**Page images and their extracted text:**
::::::::
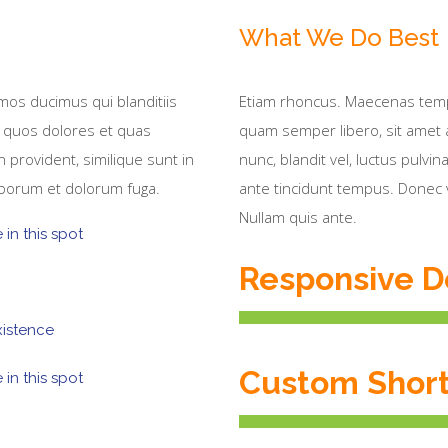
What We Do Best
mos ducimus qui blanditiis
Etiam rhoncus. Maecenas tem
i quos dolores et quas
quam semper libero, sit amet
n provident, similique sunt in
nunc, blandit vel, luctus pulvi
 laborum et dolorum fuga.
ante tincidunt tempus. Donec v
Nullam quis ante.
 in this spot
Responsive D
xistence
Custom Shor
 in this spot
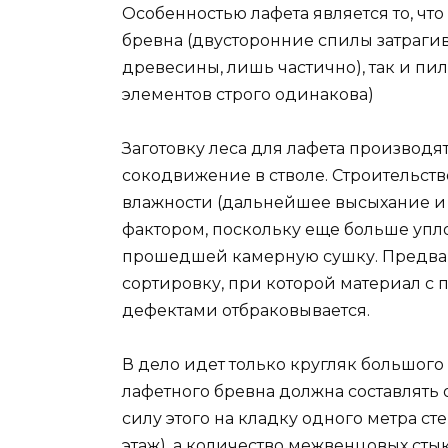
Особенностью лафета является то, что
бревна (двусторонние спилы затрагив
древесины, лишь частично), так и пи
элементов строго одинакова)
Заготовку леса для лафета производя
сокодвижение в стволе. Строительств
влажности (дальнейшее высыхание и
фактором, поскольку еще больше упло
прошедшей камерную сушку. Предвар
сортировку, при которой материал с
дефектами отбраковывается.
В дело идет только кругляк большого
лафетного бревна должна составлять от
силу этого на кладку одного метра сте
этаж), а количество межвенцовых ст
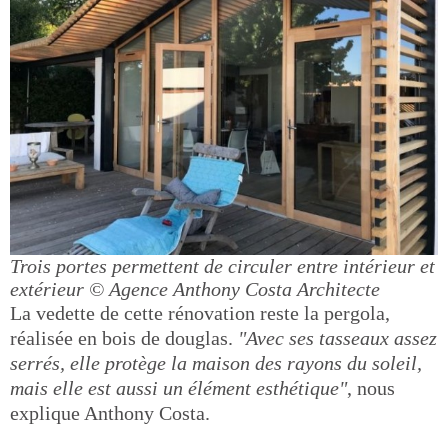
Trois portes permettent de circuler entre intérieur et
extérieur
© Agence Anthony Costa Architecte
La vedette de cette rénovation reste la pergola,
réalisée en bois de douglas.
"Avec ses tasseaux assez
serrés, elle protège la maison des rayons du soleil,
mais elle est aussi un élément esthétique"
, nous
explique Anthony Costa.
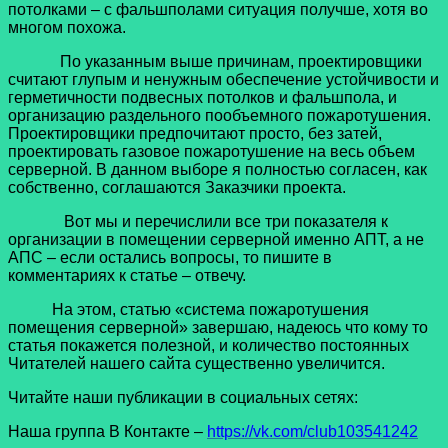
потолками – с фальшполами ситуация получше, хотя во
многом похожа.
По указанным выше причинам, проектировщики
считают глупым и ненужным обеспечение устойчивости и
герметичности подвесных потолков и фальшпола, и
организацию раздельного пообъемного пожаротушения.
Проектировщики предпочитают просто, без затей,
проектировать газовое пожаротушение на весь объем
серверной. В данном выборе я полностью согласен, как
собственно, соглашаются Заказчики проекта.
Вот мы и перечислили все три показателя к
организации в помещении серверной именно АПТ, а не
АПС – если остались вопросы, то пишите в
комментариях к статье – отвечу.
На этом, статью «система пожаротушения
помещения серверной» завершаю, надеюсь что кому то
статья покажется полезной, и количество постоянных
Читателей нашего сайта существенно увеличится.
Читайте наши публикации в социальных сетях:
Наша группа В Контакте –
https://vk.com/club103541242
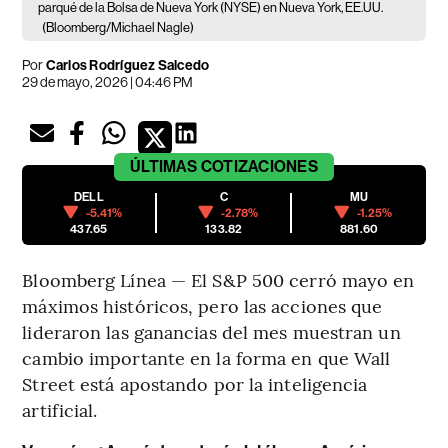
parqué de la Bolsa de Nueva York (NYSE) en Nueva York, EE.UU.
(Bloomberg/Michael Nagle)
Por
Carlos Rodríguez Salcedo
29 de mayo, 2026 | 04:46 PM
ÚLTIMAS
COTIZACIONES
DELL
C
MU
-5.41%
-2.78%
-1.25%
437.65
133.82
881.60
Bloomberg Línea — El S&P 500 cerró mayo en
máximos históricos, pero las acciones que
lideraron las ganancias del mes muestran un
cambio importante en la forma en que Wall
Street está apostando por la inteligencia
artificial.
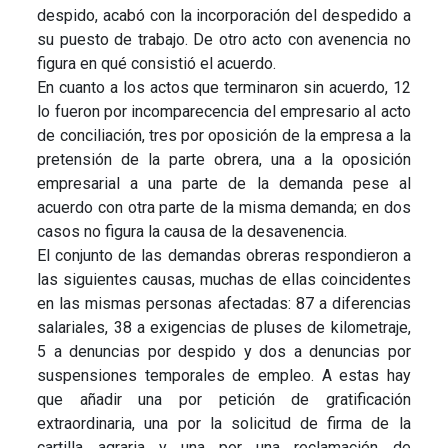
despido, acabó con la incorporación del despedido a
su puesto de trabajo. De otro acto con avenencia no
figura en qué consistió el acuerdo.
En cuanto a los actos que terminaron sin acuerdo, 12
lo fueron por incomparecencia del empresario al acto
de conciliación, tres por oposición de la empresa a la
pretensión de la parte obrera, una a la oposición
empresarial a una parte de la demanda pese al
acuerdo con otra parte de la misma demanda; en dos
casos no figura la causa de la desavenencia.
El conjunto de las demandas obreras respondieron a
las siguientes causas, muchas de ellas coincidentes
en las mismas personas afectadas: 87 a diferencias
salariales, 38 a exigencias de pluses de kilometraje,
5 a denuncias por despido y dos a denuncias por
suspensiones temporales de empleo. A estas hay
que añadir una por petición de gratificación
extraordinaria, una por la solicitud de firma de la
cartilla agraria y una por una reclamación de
::::::::
**INSTRUCTION:**
Substitute "here" for every occurrence of "in this spot" in the lines above and leave all other text unchanged. Do not include the pictures in your answer.

**RESPONSE:**
What We Do Best
mos ducimus qui blanditiis
Etiam rhoncus. Maecenas tem
i quos dolores et quas
quam semper libero, sit amet
n provident, similique sunt in
nunc, blandit vel, luctus pulvi
 laborum et dolorum fuga.
ante tincidunt tempus. Donec v
Nullam quis ante.
 here
Responsive D
xistence
Custom Shor
 here
Особенностью лафета является то, что
бревна (двусторонние спилы затрагив
древесины, лишь частично), так и пи
элементов строго одинакова)
Заготовку леса для лафета производя
сокодвижение в стволе. Строительств
влажности (дальнейшее высыхание и
фактором, поскольку еще больше упло
прошедшей камерную сушку. Предвар
сортировку, при которой материал с
дефектами отбраковывается.
В дело идет только кругляк большого
лафетного бревна должна составлять от
силу этого на кладку одного метра сте
этаж), а количество межвенцовых ст
Trois portes permettent de circuler entre intérieur et
extérieur
© Agence Anthony Costa Architecte
La vedette de cette rénovation reste la pergola,
réalisée en bois de douglas.
"Avec ses tasseaux assez
serrés, elle protège la maison des rayons du soleil,
mais elle est aussi un élément esthétique"
, nous
explique Anthony Costa.
потолками – с фальшполами ситуация получше, хотя во
многом похожа.
По указанным выше причинам, проектировщики
считают глупым и ненужным обеспечение устойчивости и
герметичности подвесных потолков и фальшпола, и
организацию раздельного пообъемного пожаротушения.
Проектировщики предпочитают просто, без затей,
проектировать газовое пожаротушение на весь объем
серверной. В данном выборе я полностью согласен, как
собственно, соглашаются Заказчики проекта.
Вот мы и перечислили все три показателя к
организации в помещении серверной именно АПТ, а не
АПС – если остались вопросы, то пишите в
комментариях к статье – отвечу.
На этом, статью «система пожаротушения
помещения серверной» завершаю, надеюсь что кому то
статья покажется полезной, и количество постоянных
Читателей нашего сайта существенно увеличится.
Читайте наши публикации в социальных сетях:
Наша группа В Контакте –
https://vk.com/club103541242
parqué de la Bolsa de Nueva York (NYSE) en Nueva York, EE.UU.
(Bloomberg/Michael Nagle)
Por
Carlos Rodríguez Salcedo
29 de mayo, 2026 | 04:46 PM
ÚLTIMAS
COTIZACIONES
DELL
C
MU
-5.41%
-2.78%
-1.25%
437.65
133.82
881.60
Bloomberg Línea — El S&P 500 cerró mayo en
máximos históricos, pero las acciones que
lideraron las ganancias del mes muestran un
cambio importante en la forma en que Wall
Street está apostando por la inteligencia
artificial.
despido, acabó con la incorporación del despedido a
su puesto de trabajo. De otro acto con avenencia no
figura en qué consistió el acuerdo.
En cuanto a los actos que terminaron sin acuerdo, 12
lo fueron por incomparecencia del empresario al acto
de conciliación, tres por oposición de la empresa a la
pretensión de la parte obrera, una a la oposición
empresarial a una parte de la demanda pese al
acuerdo con otra parte de la misma demanda; en dos
casos no figura la causa de la desavenencia.
El conjunto de las demandas obreras respondieron a
las siguientes causas, muchas de ellas coincidentes
en las mismas personas afectadas: 87 a diferencias
salariales, 38 a exigencias de pluses de kilometraje,
5 a denuncias por despido y dos a denuncias por
suspensiones temporales de empleo. A estas hay
que añadir una por petición de gratificación
extraordinaria, una por la solicitud de firma de la
cartilla agraria y una por una reclamación de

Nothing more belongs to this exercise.